CONSIGNES:
[a] Recopiez sans aucune modification le passage de la lettre à l'automobiliste qui commence par les mots contenant « Vous me racontez » et se termine par « me dites-vous ? ».
[b] Indiquez si chacun des énoncés suivants concorde avec la lettre à l'automobiliste, en répondant par oui ou par non et en citant mot pour mot le passage qui tranche : (i) en fin de semaine dernière, on a compté 9 pertes de vie ; (ii) le texte repris a été écrit par un commissaire du Service de Sécurité de l'Ohio ; (iii) les personnes qui téléphonent ou écrivent au commissaire donnent toujours leur identité.
[c] Relevez toutes les phrases de la lettre à l'automobiliste qui se terminent par un point d'exclamation.

TEXTE FOURNI:
Lettre à l’automobiliste

 

Accident3 En fin de semaine dernière, on dénombrait 9 pertes de vie, en majeure partie chez des jeunes conducteurs. Triste bilan ! Invariablement, la vitesse est une des causes de ces décès. En fouillant mes archives accumulées au fil des années, j’ai redécouvert quelques textes pertinents qui font réfléchir. Celui-ci, particulièrement, a été écrit à l’intention des automobilistes, par un Commissaire du Service de Sécurité du Kentucky, il y a quelques années. Son message était clair et s’adressait aux fous du volant… pour qui la vitesse n’a pas de prix, même pour une vie.

« Vous me fendez le coeur ! »

Vous êtes peut-être de ceux qui me téléphonent ou qui m’écrivent pour me dire que mes agents arrêtent les automobilistes et leur donnent des contraventions pour des riens. Comment le saurais-je, vous ne vous identifiez jamais !

Vous me racontez que vous êtes un bon citoyen et un conducteur prudent et que vous ne comprenez pas pourquoi cet imbécile d’agent vous a collé une contravention pour excès de vitesse sur l’autoroute. N’a-t-elle pas été construite pour cela, me dites-vous ?

LIGNES DE DONNÉES:
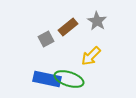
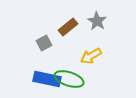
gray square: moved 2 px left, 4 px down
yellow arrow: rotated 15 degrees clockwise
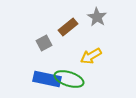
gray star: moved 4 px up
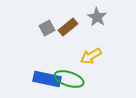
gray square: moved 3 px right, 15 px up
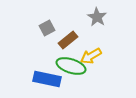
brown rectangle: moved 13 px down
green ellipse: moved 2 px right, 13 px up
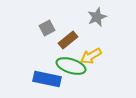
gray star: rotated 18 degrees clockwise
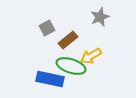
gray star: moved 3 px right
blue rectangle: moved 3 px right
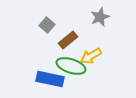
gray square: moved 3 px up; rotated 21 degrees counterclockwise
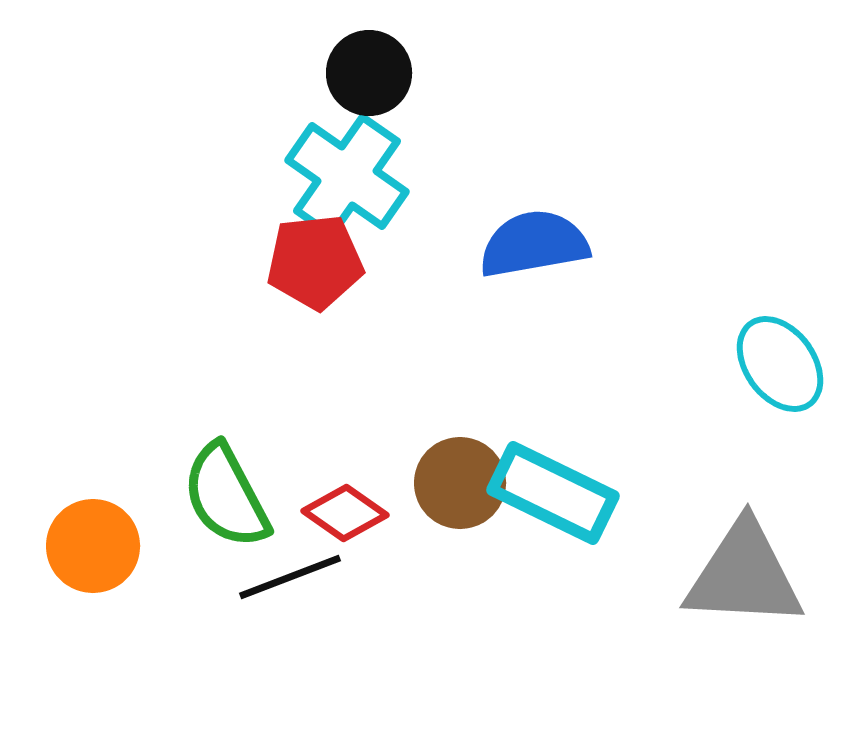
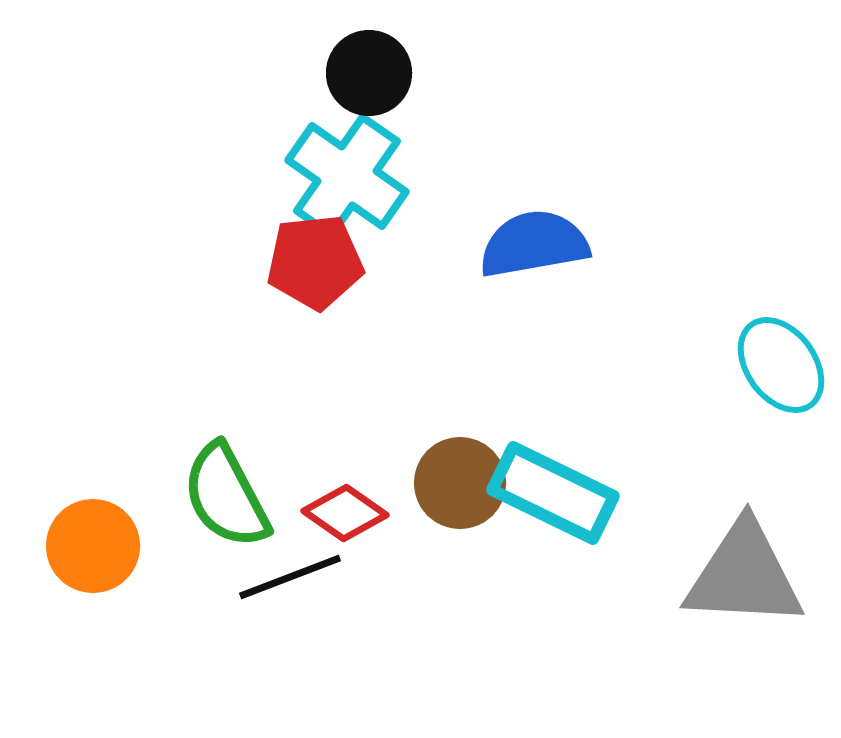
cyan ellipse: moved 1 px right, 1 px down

RÉPONSES:
[a]
Vous me racontez que vous êtes un bon citoyen et un conducteur prudent et que vous ne comprenez pas pourquoi cet imbécile d’agent vous a collé une contravention pour excès de vitesse sur l’autoroute. N’a-t-elle pas été construite pour cela, me dites-vous ?

[b]
(i) Oui : « En fin de semaine dernière, on dénombrait 9 pertes de vie »
(ii) Non : « par un Commissaire du Service de Sécurité du Kentucky »
(iii) Non : « vous ne vous identifiez jamais ! »

[c]
Triste bilan !
Vous me fendez le coeur !
Comment le saurais-je, vous ne vous identifiez jamais !